Renato Carosone morì a Roma il 20 maggio 2001, all’età di 81 anni, lasciando un’eredità musicale ancora oggi vivissima. La sua figura resta centrale nella storia della canzone italiana non solo per la qualità delle composizioni, ma anche per la capacità di innovare senza mai tradire l’anima popolare di Napoli.
Una delle curiosità più affascinanti riguarda la sua musica: pur essendo profondamente radicato nella tradizione partenopea, Carosone riuscì a creare un linguaggio musicale universale, al punto che in America venne considerato un antesignano del rock ’n’ roll mediterraneo. Altra peculiarità fu il suo atteggiamento ironico e scanzonato, che lo rese amatissimo anche dal pubblico più giovane, in un’epoca in cui la canzone napoletana era spesso percepita come legata al passato.
Oggi Carosone è ricordato come un artista che seppe anticipare i tempi, con una freschezza che rende le sue canzoni ancora attuali. Il suo lascito dimostra come la musica, quando nasce dall’incontro fra radici autentiche e apertura al mondo, possa superare le barriere del tempo e dello spazio.
Dopo la sua scomparsa, la fortuna postuma di Carosone è stata sorprendente. Le sue canzoni sono state riproposte in film, serie televisive e pubblicità, diventando colonna sonora di momenti collettivi e riportandolo costantemente all’attenzione del pubblico. Brani come “Tu vuò fà l’americano” sono stati reinterpretati da artisti internazionali, campionati in brani pop e dance, e hanno trovato nuova vita persino sulle piste da ballo del nuovo millennio. In particolare, la rielaborazione moderna di alcuni suoi motivi ha contribuito a renderlo familiare a una generazione che non lo aveva mai visto esibirsi dal vivo.
Il cinema ha avuto un ruolo decisivo in questa riscoperta. Film ambientati a Napoli o legati al dopoguerra italiano hanno spesso scelto le sue canzoni come simbolo di un’epoca in cui la città era vibrante, caotica e aperta al mondo. Allo stesso tempo, festival e rassegne musicali gli hanno dedicato omaggi, mentre numerosi giovani cantautori hanno rivendicato la sua influenza, riconoscendo in Carosone un precursore dell’ibridazione musicale che oggi è la norma.
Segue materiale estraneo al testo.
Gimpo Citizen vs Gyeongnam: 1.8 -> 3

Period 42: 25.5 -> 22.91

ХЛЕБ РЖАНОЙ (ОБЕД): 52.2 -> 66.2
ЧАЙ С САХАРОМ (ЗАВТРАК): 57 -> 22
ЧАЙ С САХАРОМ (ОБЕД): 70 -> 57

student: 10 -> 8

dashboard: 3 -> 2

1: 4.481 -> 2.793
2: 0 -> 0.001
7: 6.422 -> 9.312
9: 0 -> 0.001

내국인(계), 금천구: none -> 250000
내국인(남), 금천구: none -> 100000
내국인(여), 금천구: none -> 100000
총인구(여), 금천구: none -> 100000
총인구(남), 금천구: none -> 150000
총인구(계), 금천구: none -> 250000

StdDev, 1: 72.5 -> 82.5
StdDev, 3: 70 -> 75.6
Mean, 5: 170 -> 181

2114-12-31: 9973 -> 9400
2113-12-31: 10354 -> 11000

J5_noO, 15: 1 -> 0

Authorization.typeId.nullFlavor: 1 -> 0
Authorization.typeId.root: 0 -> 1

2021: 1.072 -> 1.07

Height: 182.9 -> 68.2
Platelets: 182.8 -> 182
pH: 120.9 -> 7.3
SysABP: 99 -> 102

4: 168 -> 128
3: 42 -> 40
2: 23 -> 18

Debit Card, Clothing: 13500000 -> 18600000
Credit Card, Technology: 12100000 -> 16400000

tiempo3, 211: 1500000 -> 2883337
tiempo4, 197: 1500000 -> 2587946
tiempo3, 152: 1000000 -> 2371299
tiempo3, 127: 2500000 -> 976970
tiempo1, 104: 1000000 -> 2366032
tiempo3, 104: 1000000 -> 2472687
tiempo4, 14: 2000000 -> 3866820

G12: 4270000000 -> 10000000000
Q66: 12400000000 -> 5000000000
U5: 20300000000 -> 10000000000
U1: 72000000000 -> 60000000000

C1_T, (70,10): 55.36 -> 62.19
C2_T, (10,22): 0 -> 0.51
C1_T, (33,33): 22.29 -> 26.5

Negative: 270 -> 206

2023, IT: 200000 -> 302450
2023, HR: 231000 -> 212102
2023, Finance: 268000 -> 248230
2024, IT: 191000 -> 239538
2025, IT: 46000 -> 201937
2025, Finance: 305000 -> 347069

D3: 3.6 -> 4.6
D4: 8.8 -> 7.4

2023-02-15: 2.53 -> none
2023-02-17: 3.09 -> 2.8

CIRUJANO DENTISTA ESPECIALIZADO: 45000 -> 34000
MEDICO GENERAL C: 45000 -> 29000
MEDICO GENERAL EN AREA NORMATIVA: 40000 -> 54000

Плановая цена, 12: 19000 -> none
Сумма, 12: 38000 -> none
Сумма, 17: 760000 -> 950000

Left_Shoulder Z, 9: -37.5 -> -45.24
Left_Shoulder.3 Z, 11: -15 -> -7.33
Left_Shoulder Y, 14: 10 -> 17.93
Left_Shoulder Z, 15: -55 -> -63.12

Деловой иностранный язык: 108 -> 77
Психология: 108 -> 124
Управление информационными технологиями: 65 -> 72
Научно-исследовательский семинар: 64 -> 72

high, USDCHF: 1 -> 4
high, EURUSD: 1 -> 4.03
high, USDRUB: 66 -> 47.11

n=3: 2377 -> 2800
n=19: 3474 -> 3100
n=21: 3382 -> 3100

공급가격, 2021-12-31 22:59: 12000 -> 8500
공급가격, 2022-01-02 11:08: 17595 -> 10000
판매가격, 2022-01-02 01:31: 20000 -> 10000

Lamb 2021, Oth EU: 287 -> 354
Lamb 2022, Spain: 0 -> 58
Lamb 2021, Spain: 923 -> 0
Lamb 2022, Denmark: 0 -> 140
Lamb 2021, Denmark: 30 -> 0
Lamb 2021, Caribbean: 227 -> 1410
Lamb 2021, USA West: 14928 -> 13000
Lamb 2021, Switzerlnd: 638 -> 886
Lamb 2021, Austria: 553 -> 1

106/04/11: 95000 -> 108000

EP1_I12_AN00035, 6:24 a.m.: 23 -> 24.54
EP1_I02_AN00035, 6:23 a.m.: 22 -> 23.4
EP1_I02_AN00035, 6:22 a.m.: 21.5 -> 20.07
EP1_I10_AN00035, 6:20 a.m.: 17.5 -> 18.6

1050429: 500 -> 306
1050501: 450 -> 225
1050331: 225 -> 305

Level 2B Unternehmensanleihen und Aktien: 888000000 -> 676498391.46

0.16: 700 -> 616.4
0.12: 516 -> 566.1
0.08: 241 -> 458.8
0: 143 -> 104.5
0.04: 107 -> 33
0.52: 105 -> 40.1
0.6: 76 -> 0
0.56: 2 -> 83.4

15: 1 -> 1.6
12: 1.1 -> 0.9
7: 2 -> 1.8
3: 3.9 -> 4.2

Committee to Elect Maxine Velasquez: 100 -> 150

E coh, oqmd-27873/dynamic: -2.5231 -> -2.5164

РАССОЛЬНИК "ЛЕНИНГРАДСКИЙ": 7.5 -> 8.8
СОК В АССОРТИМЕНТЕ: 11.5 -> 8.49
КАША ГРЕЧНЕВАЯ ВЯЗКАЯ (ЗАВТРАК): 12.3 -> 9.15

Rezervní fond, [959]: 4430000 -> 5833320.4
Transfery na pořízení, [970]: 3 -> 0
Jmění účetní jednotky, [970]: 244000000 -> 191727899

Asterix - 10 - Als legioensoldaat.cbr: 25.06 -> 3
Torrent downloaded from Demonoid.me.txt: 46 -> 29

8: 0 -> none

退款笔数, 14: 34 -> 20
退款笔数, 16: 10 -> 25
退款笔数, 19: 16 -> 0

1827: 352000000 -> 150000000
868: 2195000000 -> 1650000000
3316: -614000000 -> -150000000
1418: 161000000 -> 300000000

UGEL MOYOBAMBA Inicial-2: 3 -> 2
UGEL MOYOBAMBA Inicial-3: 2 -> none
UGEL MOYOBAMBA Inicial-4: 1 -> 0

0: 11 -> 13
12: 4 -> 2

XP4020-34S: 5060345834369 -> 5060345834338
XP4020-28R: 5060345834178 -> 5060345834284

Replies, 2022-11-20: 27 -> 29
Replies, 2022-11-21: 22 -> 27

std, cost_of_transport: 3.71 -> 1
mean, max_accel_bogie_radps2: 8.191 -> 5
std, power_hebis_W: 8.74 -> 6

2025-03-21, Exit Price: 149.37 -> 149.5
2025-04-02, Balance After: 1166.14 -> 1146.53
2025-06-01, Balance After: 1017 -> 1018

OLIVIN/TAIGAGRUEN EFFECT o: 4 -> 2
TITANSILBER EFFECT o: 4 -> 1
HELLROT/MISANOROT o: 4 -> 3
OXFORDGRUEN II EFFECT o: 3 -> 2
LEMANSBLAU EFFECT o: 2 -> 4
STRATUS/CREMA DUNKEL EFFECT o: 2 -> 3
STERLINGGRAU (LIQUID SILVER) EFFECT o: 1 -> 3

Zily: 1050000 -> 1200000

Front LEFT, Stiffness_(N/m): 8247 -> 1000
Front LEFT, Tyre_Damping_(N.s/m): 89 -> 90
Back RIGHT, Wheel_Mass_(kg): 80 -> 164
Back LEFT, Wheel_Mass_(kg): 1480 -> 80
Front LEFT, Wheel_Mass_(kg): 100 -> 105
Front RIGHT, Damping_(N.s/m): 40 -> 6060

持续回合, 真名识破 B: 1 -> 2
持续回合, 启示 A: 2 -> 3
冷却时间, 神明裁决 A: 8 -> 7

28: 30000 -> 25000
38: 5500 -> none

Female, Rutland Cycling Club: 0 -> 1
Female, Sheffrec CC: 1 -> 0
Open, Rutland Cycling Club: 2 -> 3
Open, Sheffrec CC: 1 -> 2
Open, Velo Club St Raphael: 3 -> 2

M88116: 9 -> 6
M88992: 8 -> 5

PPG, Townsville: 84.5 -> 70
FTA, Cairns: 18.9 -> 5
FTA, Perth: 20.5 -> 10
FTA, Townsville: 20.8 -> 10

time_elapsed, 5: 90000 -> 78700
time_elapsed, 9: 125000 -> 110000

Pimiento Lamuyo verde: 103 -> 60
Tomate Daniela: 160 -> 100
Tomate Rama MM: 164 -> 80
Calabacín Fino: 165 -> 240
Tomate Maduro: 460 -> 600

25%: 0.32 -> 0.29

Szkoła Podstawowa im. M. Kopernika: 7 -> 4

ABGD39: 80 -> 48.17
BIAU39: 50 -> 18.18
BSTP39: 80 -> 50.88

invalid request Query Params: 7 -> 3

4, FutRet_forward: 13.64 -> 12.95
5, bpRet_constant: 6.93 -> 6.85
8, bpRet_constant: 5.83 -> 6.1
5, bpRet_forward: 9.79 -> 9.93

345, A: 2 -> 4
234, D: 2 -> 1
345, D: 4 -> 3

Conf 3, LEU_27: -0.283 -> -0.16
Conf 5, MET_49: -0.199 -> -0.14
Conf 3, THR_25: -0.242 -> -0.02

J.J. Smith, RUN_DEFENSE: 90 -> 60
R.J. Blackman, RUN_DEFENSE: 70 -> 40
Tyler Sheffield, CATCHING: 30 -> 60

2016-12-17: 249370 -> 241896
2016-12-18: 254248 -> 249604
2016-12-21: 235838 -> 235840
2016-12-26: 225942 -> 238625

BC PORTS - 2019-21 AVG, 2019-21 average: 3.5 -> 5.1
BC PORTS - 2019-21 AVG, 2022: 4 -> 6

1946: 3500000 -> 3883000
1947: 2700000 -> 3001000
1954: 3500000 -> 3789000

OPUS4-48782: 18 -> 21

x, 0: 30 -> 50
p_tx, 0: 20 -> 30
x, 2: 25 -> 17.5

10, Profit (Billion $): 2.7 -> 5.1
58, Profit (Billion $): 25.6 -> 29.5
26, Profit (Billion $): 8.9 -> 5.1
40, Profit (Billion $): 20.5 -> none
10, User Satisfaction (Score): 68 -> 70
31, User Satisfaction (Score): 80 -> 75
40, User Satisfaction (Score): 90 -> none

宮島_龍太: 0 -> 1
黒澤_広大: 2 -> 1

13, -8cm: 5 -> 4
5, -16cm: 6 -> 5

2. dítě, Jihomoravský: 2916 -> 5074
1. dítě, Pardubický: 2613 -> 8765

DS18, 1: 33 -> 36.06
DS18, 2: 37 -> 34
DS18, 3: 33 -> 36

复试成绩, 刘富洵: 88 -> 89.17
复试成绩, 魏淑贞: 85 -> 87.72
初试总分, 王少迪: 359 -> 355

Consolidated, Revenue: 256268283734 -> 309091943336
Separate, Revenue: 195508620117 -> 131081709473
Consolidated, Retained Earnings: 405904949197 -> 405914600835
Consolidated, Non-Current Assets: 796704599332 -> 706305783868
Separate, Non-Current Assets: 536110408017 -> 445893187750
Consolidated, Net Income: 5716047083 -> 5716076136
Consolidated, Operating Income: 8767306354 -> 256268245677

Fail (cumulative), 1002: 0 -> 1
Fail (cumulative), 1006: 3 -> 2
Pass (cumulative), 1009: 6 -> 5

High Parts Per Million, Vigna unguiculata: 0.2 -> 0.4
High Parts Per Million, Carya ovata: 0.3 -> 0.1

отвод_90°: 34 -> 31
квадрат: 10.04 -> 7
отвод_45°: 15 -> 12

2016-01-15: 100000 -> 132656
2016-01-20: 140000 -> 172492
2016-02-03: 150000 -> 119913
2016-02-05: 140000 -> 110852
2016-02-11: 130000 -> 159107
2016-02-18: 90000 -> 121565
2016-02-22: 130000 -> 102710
Così, a più di vent’anni dalla morte, Carosone non è soltanto un ricordo della Napoli del passato, ma una presenza viva e attuale, capace di parlare al presente con la stessa ironia e forza innovativa che lo avevano reso celebre. La sua musica continua a incarnare la leggerezza intelligente, la capacità di raccontare la vita quotidiana con ironia e ritmo, mantenendo intatta la sua energia contagiosa.